А через час, когда танцоры, наскоро выпив по чашке крепкого кофе, вываливались из ее квартиры, Бьорн задержался в прихожей и, взглянув на Малин своими серо-голубыми глазами, так похожими на ее собственные, сказал:
— Ну, прощай, девица Капулетти.
Малин хотела ответить: “Увидимся на репетиции, Монтекки”, — и выставить его вслед за остальными, но не смогла… Его прозрачные глаза словно загипнотизировали ее. Должно быть, она и в самом деле была нужна ему тогда…
Как ни старалась, она никак не могла воскресить в памяти то, что происходило между ними в то утро в постели. Она помнила только то, что Бьорн был очень нежен, а ей было так хорошо, как не бывало никогда в жизни.
Малин грустно усмехнулась и заворочалась под одеялом, пытаясь найти наиболее удобное положение для своего тела, только что счастливо избежавшего, как она надеялась, простуды… За окном вновь начал ритмично постукивать дождь, потом этот ритм перешел в плавное перекатывание шарика из тополиного пуха по какому-то узкому деревянному желобку, потом шарик обратился в туман, оседающий на скалах в каком-то незнакомом месте, и она забыла о том, что ей уже снится сон.
Открытые ставенки Музея музыки — как ноты. Каждый раз, проходя по Сибильгатан, Малин ждала, когда появится это песочного цвета здание с черными открытыми ставнями. Она не умела читать нотные записи, но была уверена, что на стене черным по бежевому записана какая-то музыкальная фраза — недаром же эти закругленные сверху черные щитки так приветливо топорщатся ей навстречу.
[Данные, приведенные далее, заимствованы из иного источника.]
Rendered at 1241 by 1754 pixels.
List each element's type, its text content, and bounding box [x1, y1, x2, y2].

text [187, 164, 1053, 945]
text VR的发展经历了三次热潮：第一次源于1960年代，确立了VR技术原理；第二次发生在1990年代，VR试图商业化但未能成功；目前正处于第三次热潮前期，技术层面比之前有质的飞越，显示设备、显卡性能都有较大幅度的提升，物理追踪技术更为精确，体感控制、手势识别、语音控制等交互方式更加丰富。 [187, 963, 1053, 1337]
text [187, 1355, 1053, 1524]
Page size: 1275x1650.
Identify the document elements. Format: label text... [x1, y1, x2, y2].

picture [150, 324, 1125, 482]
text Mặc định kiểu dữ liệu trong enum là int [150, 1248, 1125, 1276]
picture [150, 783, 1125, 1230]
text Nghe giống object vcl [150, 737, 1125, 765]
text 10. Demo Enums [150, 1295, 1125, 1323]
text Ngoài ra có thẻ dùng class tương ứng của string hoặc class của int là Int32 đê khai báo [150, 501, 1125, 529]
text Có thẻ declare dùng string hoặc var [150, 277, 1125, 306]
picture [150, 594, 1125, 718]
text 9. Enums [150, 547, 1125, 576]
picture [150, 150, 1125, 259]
У Ниброплана она свернула на Биргер Йарлс, к Смолсгатан быстрее, чем сообразила, почему не хочет идти вдоль скверов и уличных кафе. Там Малин подстерегали горькие воспоминания. Она день за днем отучала себя от них в театре при встречах с Бьорном и с Хельгой, из-за которой теперь проводила в гримерке меньше пяти минут за день. Эта ежедневная работа постепенно приносила плоды: боль стихала, оставшись едва ощутимым привкусом горечи где-то у основания языка, когда Малин приходилось напрямую обращаться к Бьорну, и едва слышным звоном в ушах, сопровождавшим болтовню Хельги. Хельге надо отдать должное, та продолжала вести себя так, словно ничего не случилось. Впрочем, для нее и в самом деле ничего не случилось: обычная интрижка, затеянная ради карьеры, сколько таких еще будет?..
А Малин боялась проходить по Кунгстредгорден, где в день объяснения с Бьорном она оставила велосипед, шарахалась от душного бара рядом с театром, где они прежде часто бывали вдвоем. Некоторые места превратились для нее в заповедные зоны, нарушить границы которых значило обречь себя на вечер судорожных рыданий — такой невыносимой вдруг становилась тоска.
Смолсгатан упиралась в тупик, она совсем забыла об этом. На перекрестке с Норрландсгатан ей предстояло свернуть: направо, к Мастер Самуэльс, или налево, к Кунгстредгордену. Поколебавшись, Малин выбрала левый поворот — нельзя всю жизнь шарахаться от собственного прошлого.
Кронобергспаркен в начале осени был удивительно красив: желтый, багровый, оранжевый цвета смешивались в нем, а прозрачный сентябрьский воздух добавлял к гармонии цвета какое-то радостное сияние, похожее на то, что появляется у драгоценных камней при искусной огранке. Много лет в Кронобергспаркене высаживали деревце за деревцем, и вот теперь, похоже, эта искусственная красота стала совершенной. Малин заметила двух молодых людей с этюдниками: они выбирали точку, чтобы нарисовать пейзаж. Это показалось ей смешным, почти неуместным: рисовать уже готовое произведение искусства!
Но через несколько минут она разглядела объект, на который, по ее мнению, художникам стоило бы обратить внимание: замотанная в пеструю африканскую накидку, по дорожке к ней стремительно приближалась Кристин. На расстоянии шагов тридцати от Малин, она радостно закричала:
— У меня к тебе важное дело!
Оба художника вздрогнули и обернулись.
— Давай попробуем, ты же ничего не теряешь, — уговаривала ее Кристин. — У тебя в голове столько идей, что хватило бы на репертуар Ковент-Гардена на десять лет вперед. Ну, подумаешь, не возьмут, потом сами будут жалеть!
Речь шла о конкурсе, объявленном Северным музеем — принимались к участию пьесы, фильмы, театральные постановки — все, имеющее отношение к эпическому периоду скандинавской истории. Условия, правда, были подозрительно неопределенными, но…
— Но ведь надо же с чего-то начинать! — На этот аргумент Кристин нажимала особенно.